Whatever the cause, Briggs has an equivocal attitude to qualifications, which is at odds with a great respect for the well-written word, a preoccupation evident in Gentleman Jim.

Jim is a grown-up with the mind of a 10-year-old, who longs to better himself while working away at a hard, solitary job as a lavatory attendant; he and his wife, Hilda, who also appear in When the Wind Blows, are perfect innocents, both like and unlike his own parents. The homely details of the Briggs' cosy suburban life feature often in the books.
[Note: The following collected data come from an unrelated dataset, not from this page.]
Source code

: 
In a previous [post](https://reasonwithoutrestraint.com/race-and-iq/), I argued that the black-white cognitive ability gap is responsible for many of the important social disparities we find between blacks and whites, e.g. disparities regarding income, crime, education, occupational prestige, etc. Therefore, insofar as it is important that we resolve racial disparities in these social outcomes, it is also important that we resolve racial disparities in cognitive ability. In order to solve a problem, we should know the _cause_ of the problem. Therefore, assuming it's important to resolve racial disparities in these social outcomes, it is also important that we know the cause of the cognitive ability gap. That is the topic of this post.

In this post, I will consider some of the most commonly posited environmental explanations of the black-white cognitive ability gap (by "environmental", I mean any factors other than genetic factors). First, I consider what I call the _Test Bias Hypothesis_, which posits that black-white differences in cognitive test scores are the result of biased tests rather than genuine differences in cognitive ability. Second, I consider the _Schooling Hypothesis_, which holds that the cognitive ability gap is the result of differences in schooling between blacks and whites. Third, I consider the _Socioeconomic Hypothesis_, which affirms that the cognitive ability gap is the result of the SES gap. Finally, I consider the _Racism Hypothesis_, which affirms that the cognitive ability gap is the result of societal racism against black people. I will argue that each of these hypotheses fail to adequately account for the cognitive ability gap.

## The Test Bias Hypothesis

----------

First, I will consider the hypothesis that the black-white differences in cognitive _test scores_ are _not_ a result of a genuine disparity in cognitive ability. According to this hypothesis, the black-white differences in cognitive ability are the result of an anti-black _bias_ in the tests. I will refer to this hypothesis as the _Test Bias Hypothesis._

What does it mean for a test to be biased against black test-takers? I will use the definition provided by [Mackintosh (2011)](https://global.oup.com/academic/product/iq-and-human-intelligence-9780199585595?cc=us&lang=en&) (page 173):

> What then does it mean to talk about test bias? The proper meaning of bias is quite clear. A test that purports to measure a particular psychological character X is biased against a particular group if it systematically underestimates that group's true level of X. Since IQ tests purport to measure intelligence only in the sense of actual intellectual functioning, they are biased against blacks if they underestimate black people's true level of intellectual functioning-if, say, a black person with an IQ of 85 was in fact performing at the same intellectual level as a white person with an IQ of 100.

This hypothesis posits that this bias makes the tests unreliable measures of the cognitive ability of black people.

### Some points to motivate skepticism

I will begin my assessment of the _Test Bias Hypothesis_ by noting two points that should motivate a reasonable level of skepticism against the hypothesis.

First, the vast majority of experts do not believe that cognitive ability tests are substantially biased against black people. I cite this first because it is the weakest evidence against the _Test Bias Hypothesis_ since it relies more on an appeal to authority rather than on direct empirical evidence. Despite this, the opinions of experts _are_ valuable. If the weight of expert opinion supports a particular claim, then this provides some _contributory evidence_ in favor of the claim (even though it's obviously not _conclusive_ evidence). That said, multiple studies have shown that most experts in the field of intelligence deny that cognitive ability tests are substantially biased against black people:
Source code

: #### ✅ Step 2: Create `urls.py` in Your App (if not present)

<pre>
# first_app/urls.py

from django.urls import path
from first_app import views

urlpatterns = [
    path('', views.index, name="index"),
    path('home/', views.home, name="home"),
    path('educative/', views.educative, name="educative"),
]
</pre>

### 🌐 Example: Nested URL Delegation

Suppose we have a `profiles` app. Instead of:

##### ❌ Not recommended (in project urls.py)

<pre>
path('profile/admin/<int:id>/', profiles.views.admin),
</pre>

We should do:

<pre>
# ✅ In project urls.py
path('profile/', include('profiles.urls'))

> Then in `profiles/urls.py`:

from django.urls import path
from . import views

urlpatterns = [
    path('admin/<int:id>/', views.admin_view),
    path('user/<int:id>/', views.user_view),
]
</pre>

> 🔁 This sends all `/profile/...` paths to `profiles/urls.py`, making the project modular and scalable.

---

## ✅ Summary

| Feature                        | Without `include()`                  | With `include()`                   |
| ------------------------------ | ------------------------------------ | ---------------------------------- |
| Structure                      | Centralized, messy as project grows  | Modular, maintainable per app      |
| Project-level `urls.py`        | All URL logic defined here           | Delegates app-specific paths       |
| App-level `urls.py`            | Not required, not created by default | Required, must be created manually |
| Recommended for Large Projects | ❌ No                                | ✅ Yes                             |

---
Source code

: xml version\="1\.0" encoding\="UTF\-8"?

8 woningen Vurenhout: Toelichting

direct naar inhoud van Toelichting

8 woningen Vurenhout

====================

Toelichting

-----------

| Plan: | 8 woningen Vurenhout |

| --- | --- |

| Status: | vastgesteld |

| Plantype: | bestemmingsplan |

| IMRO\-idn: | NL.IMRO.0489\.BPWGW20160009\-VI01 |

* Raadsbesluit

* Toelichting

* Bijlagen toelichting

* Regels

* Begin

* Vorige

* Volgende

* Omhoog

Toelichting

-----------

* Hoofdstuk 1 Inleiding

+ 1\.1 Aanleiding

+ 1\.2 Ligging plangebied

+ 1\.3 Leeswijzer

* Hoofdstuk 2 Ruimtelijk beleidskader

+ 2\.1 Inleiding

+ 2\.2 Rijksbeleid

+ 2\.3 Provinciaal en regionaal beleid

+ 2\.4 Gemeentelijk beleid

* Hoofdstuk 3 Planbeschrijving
It is easy to identify this quiet only child with the young lad who soars heavenwards with the Snowman, and who appears in a slightly older version in The Man, and tempting to speculate on the social consequences of his solitary childhood. Briggs deflates such half-baked psychology about his characters with purely practical reasoning: 'The thing is, you want to have as few people as possible. It gets tiresome drawing too many.'

He loves minutiae. He is delighted to find that he may have invented the first mountain bike with Fungus the Bogeyman's solid-wheeled Bogeybike - 'Golly, that's a brilliant thought.' Fungus spends a good deal of time cycling; Briggs is 'quite keen on it theoretically', and charts the sartorial development of the cyclist with characteristic detail. 'In those days it was elderly old boys, about the age I am now, in baggy corduroy shorts and a rolled-up leather cape on a saddlebag at the back. Everyone's dressed up like a racing cyclist today, even if they're only posting letters.'

Fungus, humming his gentle way through a day's work of scaring humans, constantly asks himself: 'Is this all there is to it?' Did this reflect the author's spiritual crisis, a personal crossroads? 'Oh, yes - the mid-life crisis, the good old menopause - that sort of thing, I'm well on the other side of that now.' So life is worth something again, is it? 'Oh, the grave, mainly, looming.'

This gloomy pronouncement sits oddly with Earl Grey and muffins in the Waldorf, yet I feel I should not be too cast down: Briggs obviously enjoys his reputation as a Cassandra, and the thought of the looming grave is obviously bracing.

Like Fungus and Gentleman Jim, he is a steady sort. The success of his books and their lucrative spin-offs have not inspired him to look for a mansion on the Isle of Man: 'I've been in the same house in Sussex for 25 years. I don't like moving much.'

On the day we met he had just been to the BBC, where Michael Palin was recording a radio version of The Man. 'He liked it all right. It's wonderful when someone you've admired for years likes what you've done - he's got just the right, quirky, slightly rebellious feel to him.'

The text of The Man is pure dialogue; there is not a word of narrative in its 70 pages, making it ideal for radio. 'The BBC says it's all to do with innocence - that when the boy is crying at the end he's almost lost his own childhood innocence, because of what he's learnt. But you don't think of these things when you're doing it. I always work unconsciously, just do it as it comes into my head. That's why they're all formless, I suppose.'

This hardly matters when his form works so well. So is he working on a new book? 'I'm trying to give up illustrated books. I want to be a proper writer, and write a book with long words. But I don't know what it is going to be yet.'

It is more than likely that he does know, but like the enigmatic character in his new book, sees no reason why he should tell us.

'The Man' is published today by Julia MacRae Books, pounds 9.99.